## Your goal
Answer these questions using the article on Nomura's European job cuts.
(a) About how many workers will Nomura fire at its European business?
(b) Whose operations in Europe did Nomura buy in 2008?
(c) Which trading business does Nomura intend to exit in both EMEA and the Americas?

Nomura to Cut About 100 Jobs at Its Troubled European Business

(Bloomberg) -- Nomura Holdings Inc. will fire about 100 workers at its troubled European business as Japan’s biggest brokerage embarks on its latest attempt to achieve sustained profitability overseas, a person familiar with the matter said.

Most of the job cuts will target rates and credit traders at Nomura’s London-based Europe, Middle East and Africa division, said the person, who requested anonymity as the numbers aren’t final. The Japanese brokerage plans to reduce costs at its so-called flow businesses in the EMEA region by 50 percent as part of a sweeping range of job cuts, Co-Chief Operating Officer Kentaro Okuda said in a presentation Thursday.

Nick Probert, a spokesman for the bank, declined to comment.

The Japanese bank has struggled to generate profits in Europe ever since it bought Lehman Brothers Holdings Inc.’s operations there in 2008. Chief Executive Officer Koji Nagai pushed through about 50 job cuts in London in July, letting go some of the firm’s most senior traders, and signaled in a December interview that more were on the way. Nomura’s plan to end the status of its office in the U.K. capital as a global booking hub also means the current 3,000-strong workforce in the region may be “a little large,” the CEO said at the time.

Nomura intends to exit high-yield bond trading in both EMEA and the Americas under the cost-reduction plan, according to Okuda’s presentation today. The Japanese firm will also “downscale” its G10 FX, emerging markets and flow credit businesses while seeking to “optimize” its G10 rates business, the presentation shows.

## Recorded data
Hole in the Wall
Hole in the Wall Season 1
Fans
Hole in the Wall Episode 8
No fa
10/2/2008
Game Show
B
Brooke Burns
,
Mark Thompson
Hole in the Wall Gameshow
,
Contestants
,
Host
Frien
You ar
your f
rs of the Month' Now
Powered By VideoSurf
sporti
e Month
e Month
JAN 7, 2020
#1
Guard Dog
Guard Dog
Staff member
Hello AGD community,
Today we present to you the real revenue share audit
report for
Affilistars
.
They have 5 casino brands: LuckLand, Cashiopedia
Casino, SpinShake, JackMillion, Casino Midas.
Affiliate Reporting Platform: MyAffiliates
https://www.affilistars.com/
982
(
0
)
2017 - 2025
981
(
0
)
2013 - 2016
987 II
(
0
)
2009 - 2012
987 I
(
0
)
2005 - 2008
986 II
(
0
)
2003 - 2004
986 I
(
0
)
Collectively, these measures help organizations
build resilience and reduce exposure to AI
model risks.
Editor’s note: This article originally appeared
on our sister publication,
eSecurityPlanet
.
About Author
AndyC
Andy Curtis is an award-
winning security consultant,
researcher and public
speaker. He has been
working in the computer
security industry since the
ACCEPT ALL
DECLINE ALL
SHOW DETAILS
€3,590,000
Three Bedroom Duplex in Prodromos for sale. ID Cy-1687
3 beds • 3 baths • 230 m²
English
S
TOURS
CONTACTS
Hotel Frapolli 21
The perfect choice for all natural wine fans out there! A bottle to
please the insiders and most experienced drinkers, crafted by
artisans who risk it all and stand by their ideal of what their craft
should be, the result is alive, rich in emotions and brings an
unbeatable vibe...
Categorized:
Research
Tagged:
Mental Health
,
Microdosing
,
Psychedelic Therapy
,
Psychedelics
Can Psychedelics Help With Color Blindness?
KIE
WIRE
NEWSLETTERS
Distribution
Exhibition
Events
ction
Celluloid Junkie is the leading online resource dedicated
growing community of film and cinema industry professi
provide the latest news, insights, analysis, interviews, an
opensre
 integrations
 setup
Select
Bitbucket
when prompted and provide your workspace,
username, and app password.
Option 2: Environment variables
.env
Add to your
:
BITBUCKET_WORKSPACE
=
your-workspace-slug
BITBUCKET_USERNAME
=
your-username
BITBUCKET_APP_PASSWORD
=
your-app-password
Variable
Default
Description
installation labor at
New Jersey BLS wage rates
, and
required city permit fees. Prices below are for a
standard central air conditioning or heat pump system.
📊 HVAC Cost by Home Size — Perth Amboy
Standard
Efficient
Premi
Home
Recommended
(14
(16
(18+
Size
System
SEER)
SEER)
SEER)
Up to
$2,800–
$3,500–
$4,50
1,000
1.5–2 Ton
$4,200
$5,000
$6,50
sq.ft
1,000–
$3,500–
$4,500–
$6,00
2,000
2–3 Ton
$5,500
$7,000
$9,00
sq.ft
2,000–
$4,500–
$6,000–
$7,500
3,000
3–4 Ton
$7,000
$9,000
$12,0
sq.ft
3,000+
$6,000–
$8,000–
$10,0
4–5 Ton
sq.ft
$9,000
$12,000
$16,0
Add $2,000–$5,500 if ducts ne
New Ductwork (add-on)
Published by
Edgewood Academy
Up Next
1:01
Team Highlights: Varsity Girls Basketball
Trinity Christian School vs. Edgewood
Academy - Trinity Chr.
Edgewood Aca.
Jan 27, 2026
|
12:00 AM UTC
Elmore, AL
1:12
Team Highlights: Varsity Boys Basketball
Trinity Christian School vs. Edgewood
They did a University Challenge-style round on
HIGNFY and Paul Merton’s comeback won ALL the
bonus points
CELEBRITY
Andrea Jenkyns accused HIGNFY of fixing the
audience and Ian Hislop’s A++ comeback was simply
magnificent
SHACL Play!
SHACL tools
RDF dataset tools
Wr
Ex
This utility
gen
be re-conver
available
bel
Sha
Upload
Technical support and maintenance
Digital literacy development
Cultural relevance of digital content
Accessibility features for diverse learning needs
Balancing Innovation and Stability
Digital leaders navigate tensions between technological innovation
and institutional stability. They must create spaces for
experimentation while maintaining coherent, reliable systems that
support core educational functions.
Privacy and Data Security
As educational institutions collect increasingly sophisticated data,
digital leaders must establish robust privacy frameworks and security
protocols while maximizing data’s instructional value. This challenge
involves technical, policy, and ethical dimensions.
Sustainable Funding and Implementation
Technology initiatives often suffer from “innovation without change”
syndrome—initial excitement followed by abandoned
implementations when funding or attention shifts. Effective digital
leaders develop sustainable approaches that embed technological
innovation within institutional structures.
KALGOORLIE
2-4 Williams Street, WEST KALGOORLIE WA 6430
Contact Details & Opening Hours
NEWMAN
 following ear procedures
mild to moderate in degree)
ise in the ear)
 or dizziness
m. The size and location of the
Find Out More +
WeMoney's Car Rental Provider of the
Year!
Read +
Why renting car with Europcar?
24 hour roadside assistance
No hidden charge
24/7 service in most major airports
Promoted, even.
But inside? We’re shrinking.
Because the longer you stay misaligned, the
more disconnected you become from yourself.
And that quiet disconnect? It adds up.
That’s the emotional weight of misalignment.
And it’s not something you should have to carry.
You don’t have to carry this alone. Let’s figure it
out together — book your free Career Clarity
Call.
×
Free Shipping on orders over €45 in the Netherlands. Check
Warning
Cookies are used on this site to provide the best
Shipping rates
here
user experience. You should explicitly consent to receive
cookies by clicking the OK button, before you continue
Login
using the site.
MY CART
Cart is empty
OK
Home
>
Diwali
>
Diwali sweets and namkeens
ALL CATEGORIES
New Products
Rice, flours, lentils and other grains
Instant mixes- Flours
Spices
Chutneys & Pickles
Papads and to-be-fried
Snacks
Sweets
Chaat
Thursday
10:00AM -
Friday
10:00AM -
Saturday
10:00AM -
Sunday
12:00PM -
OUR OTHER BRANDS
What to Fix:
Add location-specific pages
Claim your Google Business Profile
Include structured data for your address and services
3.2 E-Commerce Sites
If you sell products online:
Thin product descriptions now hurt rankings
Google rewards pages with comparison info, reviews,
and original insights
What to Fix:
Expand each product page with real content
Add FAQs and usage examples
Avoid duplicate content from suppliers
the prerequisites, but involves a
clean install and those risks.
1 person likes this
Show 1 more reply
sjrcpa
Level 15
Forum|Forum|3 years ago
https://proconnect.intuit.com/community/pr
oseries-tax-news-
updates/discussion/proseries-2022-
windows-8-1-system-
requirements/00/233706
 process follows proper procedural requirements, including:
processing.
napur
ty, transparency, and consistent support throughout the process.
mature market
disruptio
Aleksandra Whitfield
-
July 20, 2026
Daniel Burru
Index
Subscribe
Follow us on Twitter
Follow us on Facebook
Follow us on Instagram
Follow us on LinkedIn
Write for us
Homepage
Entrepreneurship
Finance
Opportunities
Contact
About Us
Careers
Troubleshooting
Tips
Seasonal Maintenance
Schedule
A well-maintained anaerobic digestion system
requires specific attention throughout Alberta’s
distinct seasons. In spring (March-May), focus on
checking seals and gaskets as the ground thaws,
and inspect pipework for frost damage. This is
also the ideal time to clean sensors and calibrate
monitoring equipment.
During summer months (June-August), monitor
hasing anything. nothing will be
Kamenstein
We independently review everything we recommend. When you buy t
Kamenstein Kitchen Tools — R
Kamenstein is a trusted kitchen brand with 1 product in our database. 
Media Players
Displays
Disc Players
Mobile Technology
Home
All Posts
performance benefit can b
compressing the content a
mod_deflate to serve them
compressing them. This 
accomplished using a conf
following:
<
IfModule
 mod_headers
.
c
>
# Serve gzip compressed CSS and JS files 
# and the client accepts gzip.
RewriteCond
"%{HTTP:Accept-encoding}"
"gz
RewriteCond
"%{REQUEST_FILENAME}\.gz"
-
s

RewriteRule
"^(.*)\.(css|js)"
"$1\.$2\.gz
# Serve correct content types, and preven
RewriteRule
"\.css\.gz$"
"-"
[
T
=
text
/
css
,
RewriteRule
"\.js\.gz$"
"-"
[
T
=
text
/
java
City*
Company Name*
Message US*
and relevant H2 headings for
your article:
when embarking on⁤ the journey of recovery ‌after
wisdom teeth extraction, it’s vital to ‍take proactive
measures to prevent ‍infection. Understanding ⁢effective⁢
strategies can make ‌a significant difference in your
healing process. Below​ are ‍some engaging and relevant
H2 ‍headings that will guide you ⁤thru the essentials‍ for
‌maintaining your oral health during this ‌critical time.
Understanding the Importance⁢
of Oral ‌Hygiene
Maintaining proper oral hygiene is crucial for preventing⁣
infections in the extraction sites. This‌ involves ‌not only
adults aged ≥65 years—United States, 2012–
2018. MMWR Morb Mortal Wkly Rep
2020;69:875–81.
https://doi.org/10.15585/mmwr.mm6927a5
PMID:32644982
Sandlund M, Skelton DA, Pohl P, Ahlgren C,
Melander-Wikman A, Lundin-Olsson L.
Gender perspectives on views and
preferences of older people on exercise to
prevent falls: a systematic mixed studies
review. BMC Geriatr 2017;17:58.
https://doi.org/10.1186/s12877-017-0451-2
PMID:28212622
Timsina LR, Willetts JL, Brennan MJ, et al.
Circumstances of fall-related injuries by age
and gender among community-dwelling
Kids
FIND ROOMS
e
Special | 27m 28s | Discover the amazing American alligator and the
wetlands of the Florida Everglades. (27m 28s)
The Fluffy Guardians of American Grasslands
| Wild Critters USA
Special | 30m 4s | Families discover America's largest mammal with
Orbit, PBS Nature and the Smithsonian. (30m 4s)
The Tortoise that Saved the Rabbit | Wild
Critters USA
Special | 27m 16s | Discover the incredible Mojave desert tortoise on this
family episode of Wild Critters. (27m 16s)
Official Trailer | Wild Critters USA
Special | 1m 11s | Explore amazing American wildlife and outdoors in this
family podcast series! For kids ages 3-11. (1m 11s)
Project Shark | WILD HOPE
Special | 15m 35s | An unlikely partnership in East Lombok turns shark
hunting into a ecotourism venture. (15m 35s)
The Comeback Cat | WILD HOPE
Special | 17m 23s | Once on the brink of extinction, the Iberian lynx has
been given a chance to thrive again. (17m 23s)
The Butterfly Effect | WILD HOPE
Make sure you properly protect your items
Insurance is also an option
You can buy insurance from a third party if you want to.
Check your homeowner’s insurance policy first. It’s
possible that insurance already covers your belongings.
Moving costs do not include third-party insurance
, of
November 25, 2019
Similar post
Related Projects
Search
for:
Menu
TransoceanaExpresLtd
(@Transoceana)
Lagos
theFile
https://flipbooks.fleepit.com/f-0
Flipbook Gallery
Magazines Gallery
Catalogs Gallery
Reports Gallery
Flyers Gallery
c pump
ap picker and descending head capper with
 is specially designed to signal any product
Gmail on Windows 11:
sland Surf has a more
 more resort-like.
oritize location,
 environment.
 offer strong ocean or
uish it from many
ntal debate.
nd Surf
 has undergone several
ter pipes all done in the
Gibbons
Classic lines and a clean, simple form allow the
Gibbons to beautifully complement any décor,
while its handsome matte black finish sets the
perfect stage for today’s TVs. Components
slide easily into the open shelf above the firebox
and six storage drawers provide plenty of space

## Exercise output
(a) About 100 workers.
(b) Lehman Brothers Holdings Inc.'s operations.
(c) High-yield bond trading.